The objective of this project is to conduct five studies that will culminate in the creation of a novel intervention Strategy to improve nutrition behavior and reduce risk for obesity among adolescents. The intervention, developed for delivery through a managed care setting, will include (a) in-person meetings with families to motivate and strengthen commitment to behavior change, to identify cues to habitual dietary behavior, and to develop implementation intentions for alternative dietary behaviors, (b) tailored print materials sent to parents and children to help remove cues that trigger habitual dietary behavior and to help execute implementation intentions for diet change, and (c) telephone calls conducted with parents and adolescents to support cue modification and execution of implementation intentions. This intervention will be capable of reaching a large number of adolescents and their families and can readily be adopted for widespread use in a managed care setting. The project, entitled "Habitual &Neurocognitive Processes in Adolescent Obesity Prevention" will target dietary behavior (consumption of sweetened beverages, high fat/sodium snacks, high sugar snacks, &total energy intake) among 14 to 17 year-old children and their parents. This proposal responds to the aims of RFA-HL-08-013 "Translating Basic Behavioral and Social Science Discoveries into Interventions to Reduce Obesity: Centers for Behavioral Intervention Development" by drawing on three areas of basic behavioral science research including the formation and enactment of habitual behaviors, basic behavioral research on implementation intentions, and the influence of neurocognitive processes on behavior. In sum, the present proposal draws on basic research in habit formation and neurocognition to develop a new approach to the prevention of obesity in adolescents.

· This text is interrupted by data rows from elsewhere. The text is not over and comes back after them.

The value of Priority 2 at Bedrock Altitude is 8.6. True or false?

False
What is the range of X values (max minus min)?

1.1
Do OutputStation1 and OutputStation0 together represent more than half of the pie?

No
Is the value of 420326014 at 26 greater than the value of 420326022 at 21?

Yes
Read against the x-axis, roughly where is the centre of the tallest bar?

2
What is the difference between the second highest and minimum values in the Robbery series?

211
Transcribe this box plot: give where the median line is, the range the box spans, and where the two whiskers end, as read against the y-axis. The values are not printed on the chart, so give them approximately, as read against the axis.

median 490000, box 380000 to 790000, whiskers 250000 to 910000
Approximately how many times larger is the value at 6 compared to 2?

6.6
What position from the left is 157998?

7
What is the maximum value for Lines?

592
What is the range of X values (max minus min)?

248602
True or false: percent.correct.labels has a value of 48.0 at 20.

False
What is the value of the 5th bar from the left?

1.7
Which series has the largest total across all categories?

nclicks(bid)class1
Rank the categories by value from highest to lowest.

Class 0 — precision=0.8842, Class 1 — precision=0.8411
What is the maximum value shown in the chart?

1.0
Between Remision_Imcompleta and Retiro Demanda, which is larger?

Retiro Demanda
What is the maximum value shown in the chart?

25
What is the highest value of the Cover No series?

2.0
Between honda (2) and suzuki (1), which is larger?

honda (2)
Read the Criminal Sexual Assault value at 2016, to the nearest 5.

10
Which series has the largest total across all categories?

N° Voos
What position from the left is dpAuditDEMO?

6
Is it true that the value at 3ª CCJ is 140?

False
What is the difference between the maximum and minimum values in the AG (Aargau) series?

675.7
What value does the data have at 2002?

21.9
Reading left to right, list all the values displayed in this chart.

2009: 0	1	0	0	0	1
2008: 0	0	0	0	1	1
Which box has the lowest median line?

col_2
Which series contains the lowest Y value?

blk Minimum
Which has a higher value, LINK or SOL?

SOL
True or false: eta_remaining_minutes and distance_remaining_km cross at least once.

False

The specific aims proposed for this study include: 1. Identify cues to habitual dietary behavior among adolescents using real-time measurement strategies (Study 1). 2. Create an intervention activity designed to modify inhibitory function in adolescents (Study 2). 3. Test cue-based and implementation intention approaches for dietary change (Study 3). 4. Test alternative approaches to the modification of inhibitory function and dietary intake among adolescents using implementation intentions as an intervention strategy (Study 4). 5. Conduct a feasibility test of the intervention using examplars of each intervention component (cue-based intervention, implementation intentions, neurocognitive intervention) delivered through coaching sessions, telephone contact, and tailored print (Study 5).
This proposal responds to the aims of RFA-HL-08-013 by developing a new approach to the prevention of obesity among adolescents using basic behavioral science research on (a) the formation and enactment of habitual behaviors (b) the use of implementation intentions to guide alternative behaviors in the presence of cues and (c) research on the influence of neurocognitive processes on behavior. Two previously underutilized settings for obesity prevention will be targeted;families and managed care.